Per un attimo la temperatura della stanza scese sottozero, almeno per me; poi alzai lo sguardo: stavo guardando diritto in un paio di grandi occhi azzurri. Le pupille erano strette, quindi potetti fissare il colore delle iridi senza nemmeno sforzarmi. Subito dopo stavo guardando un ghigno perfetto e due labbra pallide, poco più scure rispetto alla pelle circostante; di un pallore triste, ma di una perfezione tale da lasciarmi senza fiato. Tutto, dai ricci corti e neri, alle mani curate dell'uomo che avevo davanti, mi lasciarono pensare che non fosse...normale. Quando si alzò in piedi notai la buona altezza e quanto fosse robusto; mi guardava, ridendo forse perché me ne ero rimasta lì ferma, con il sedere sulla scala. Mi alzai con lentezza studiata e mi avviai a sinistra senza guardarlo più; alla fine del corridoio me lo ritrovai affianco, quindi immaginai mi avesse seguita. Entrai nell'unica stanza davanti a me: la porta era aperta, mostrando alcune delle culle dei bambini; dentro regnava ciò che di più simile esisteva alla mia pace.

Le luci al neon rendevano l'ambiente ospedaliero; la luce che entrava dalle poche finestre era soffusa per le tende chiare che coprivano i vetri. C'erano meno di dieci bambini addormentati nella stanza; non riuscivo a capire come tutti fossero così calmi.

In un angolo della stanza, verso cui mi diressi, sedeva su una sediolina di plastica una ragazza bionda; sembrava stesse per cadere in avanti, per come era seduta sul bordo: ginocchia strette tra di loro, mani sulle cosce e sguardo attento verso i neonati.

Quando gli occhi chiari scattarono nella mia direzione si alzò e abbassò subito lo sguardo; ero orgogliosa della paura che aveva verso di me quella bambina di dieci anni.
Se ne andò lasciando dietro di sé una scia di svolazzanti capelli biondo platino.
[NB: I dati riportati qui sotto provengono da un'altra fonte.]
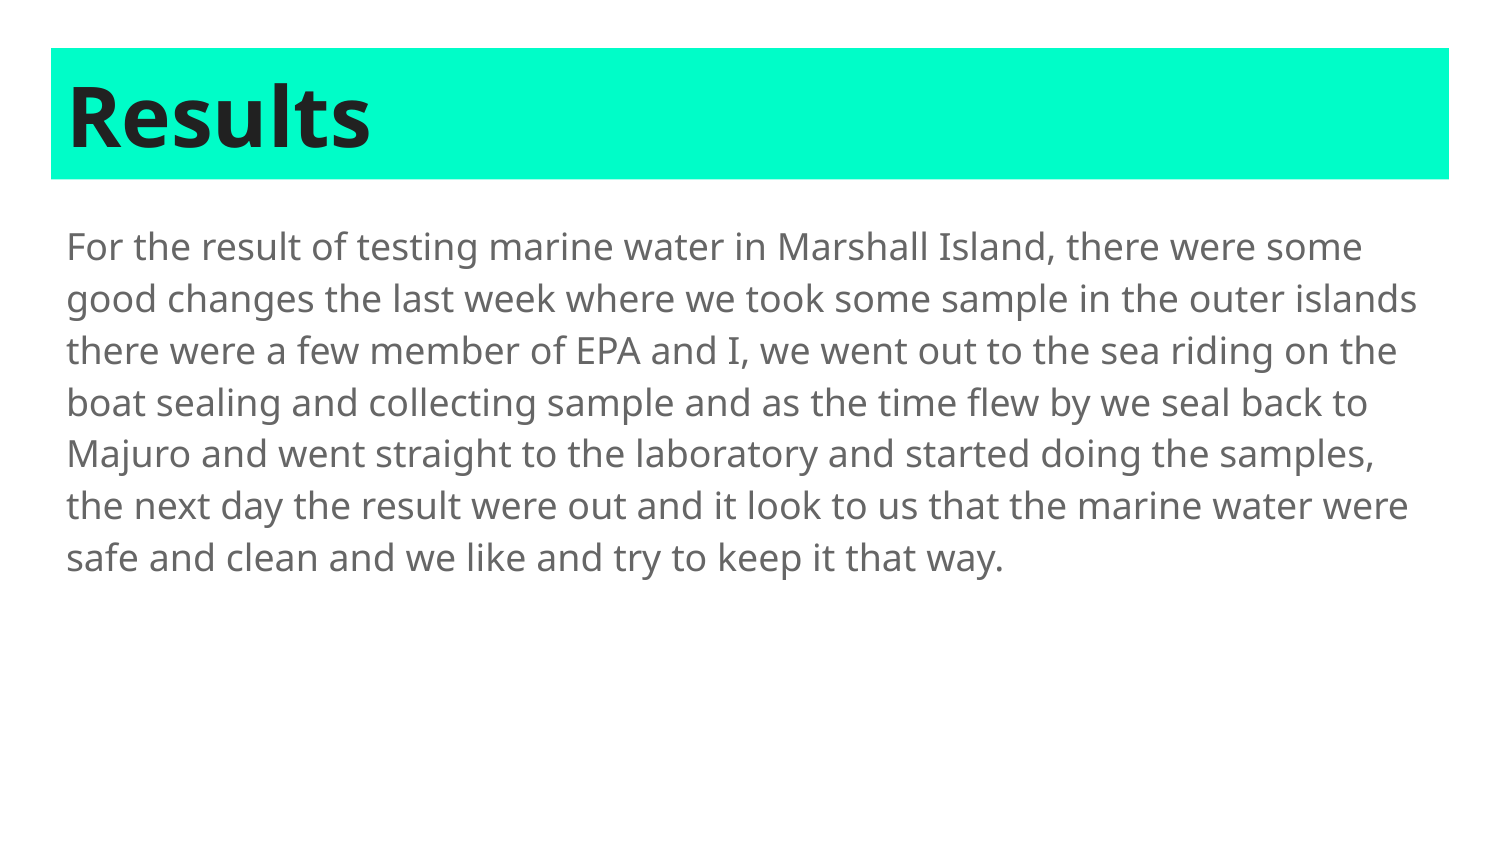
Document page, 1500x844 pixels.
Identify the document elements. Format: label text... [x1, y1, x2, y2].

title Results [51, 48, 1449, 180]
list For the result of testing marine water in Marshall Island, there were some good changes the last week where we took some sample in the outer islands there were a few member of EPA and I, we went out to the sea riding on the boat sealing and collecting sample and as the time flew by we seal back to Majuro and went straight to the laboratory and started doing the samples, the next day the result were out and it look to us that the marine water were safe and clean and we like and try to keep it that way. [51, 201, 1449, 750]
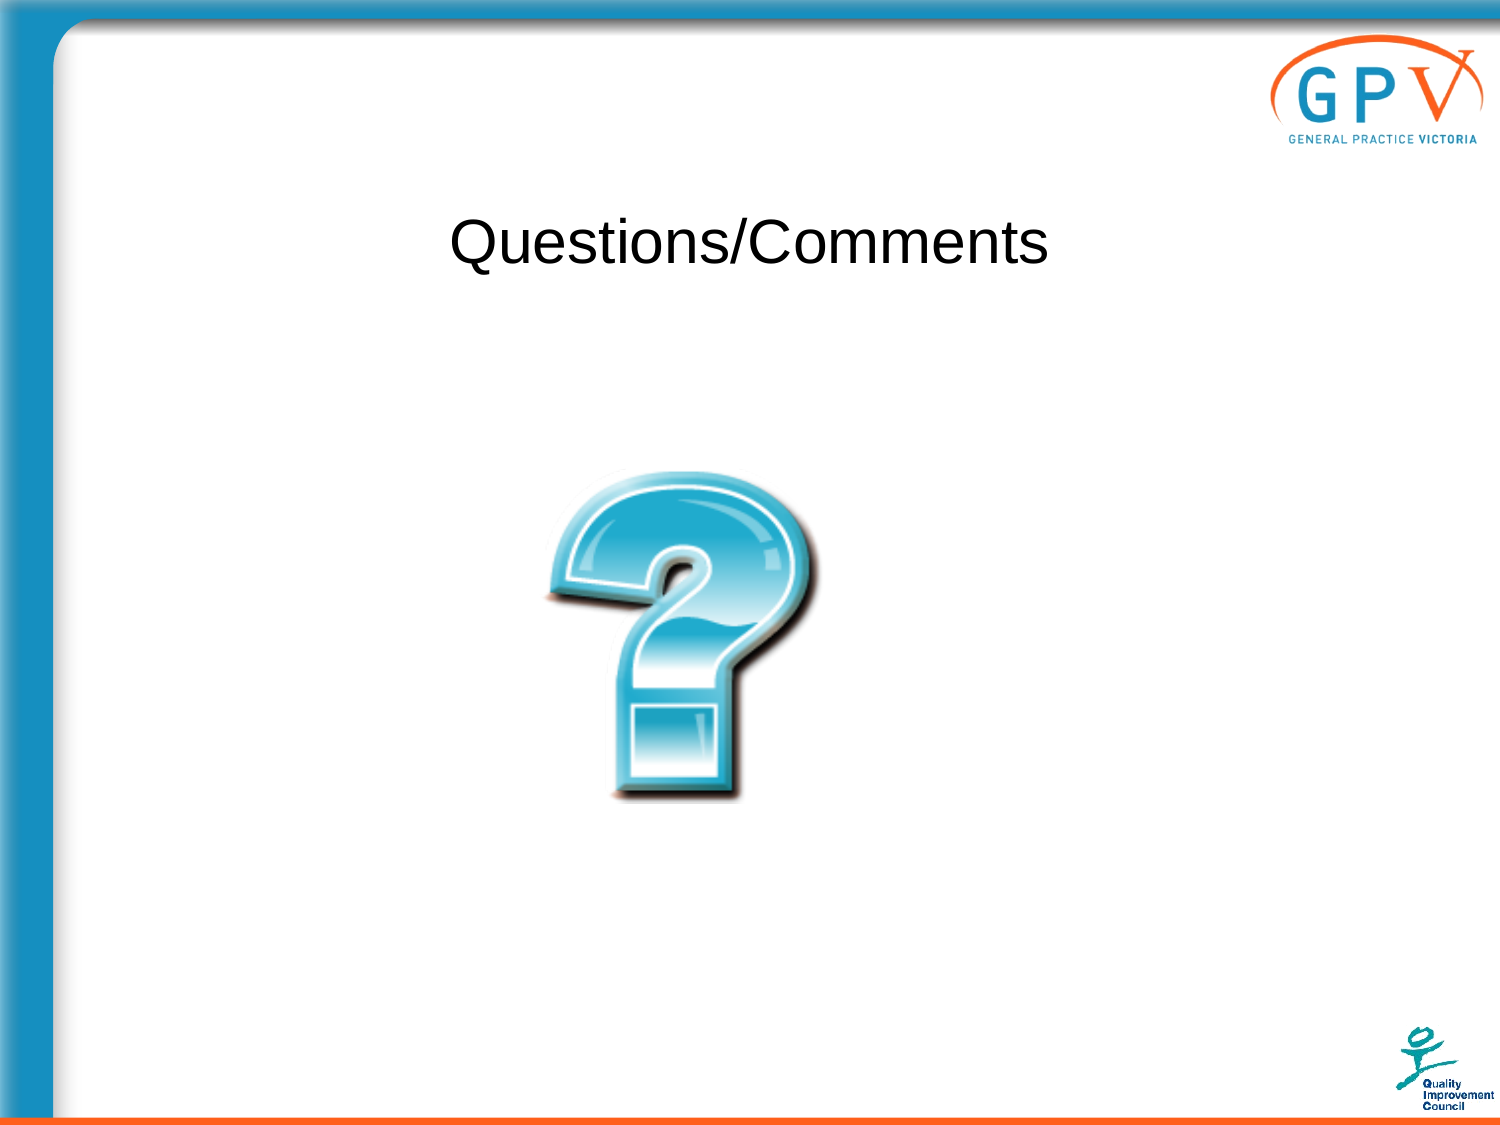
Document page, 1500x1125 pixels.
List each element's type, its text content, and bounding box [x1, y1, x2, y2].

picture [503, 468, 859, 805]
list Questions/Comments [112, 193, 1388, 1052]
picture [1260, 20, 1493, 165]
picture [1393, 1025, 1496, 1117]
Mi sedetti, appoggiandomi lentamente allo schienale; il ginocchio su cui ero caduta pulsava dolorosamente. Un paio di braccia si alzarono dall'ultima culla a sinistra, quando l'uomo, che era rimasto fuori, entrò nella stanza. Lui fece un sorriso e si avvicinò, tendendo un dito ad una delle manine; sentii una risatina, di quelle che sciolgono i cuori di pietra.

«Come si chiama?», chiese. La voce mi colpì: l'avevo già sentita quasi tre quarti d'ora prima, all'esterno dell'edificio.

Così anche la sua voce è perfetta, pensai prima di rispondere, senza nemmeno guardare il bambino che gli stringeva il dito. Non avevo bisogno di leggere il cartello per riconoscere quella manina. «Joanne.»

Ripeté tra sé il nome, poi rimase a coccolare il batuffolo di lenzuola, ridendo come un ebete.

Joanne era stata posata, circa una settimana prima, direttamente tra le mia braccia; avevo appena finito di lavare i piatti dopo essere stata punita, e passando per l'ingresso stavo per salire le scale. Fuori diluviava. Sentendo dei colpi alla porta, mi fermai a metà della rampa di scale, aspettando che si ripetessero; quando successe, d'istinto, mi diressi alla scrivania di Olivie e presi le chiavi dal secondo cassetto a sinistra. Fu facile precipitarmi alla porta ed aprirla, dopo altri tre colpi. La spalancai vedendo sui gradini del cortile una ragazza con la testa coperta da uno scialle; tremava, ma riuscì a mettermi delle calde e morbide coperte tra le braccia. Le ripetei di entrare più volte, ma quello che fece fu ringraziarmi e correre via.

Quando rimasi sulla soglia, con il vento freddo a sferzarmi le guance, le coperte incominciarono a piagnucolare.